Exercise goal :: Show all lines from the records below in which the string "work" is present.

Records for this task ::

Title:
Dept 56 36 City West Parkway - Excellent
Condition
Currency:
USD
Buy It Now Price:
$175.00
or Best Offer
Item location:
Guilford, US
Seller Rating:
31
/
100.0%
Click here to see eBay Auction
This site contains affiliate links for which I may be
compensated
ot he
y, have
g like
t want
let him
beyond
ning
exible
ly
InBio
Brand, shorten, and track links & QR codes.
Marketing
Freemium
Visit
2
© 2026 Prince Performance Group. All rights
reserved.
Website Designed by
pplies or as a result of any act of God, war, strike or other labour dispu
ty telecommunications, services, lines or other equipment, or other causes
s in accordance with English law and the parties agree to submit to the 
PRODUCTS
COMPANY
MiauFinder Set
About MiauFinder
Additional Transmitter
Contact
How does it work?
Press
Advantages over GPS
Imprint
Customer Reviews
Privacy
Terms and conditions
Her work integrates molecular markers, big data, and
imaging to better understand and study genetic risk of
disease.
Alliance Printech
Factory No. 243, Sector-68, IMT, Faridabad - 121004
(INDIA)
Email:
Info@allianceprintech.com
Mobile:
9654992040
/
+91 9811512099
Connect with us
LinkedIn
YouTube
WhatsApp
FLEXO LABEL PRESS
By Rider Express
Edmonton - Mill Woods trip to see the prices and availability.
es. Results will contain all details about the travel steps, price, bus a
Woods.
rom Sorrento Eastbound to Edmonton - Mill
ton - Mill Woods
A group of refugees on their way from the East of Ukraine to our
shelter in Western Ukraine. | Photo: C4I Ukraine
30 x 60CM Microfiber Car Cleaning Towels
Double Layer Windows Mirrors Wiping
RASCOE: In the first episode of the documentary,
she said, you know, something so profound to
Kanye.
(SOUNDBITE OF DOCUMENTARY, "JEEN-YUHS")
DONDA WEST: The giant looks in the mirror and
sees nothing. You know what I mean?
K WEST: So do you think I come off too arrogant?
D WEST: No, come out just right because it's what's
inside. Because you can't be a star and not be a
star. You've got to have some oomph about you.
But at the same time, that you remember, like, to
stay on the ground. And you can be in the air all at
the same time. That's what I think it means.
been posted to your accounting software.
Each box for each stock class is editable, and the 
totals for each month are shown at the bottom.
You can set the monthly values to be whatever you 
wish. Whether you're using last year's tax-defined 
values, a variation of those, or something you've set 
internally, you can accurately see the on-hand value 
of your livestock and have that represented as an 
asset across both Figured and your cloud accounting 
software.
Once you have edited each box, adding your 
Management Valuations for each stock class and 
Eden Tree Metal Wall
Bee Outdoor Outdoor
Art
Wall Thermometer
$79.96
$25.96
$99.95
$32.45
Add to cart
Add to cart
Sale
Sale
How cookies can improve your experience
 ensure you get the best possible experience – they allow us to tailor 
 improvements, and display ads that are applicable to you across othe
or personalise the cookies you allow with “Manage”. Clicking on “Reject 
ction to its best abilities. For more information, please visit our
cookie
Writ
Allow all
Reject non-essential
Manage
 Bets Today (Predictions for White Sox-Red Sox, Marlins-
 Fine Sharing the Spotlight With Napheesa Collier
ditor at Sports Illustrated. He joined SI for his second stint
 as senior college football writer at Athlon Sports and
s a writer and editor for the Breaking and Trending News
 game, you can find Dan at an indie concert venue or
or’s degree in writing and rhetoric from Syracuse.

Exercise response ::
How does it work?
Her work integrates molecular markers, big data, and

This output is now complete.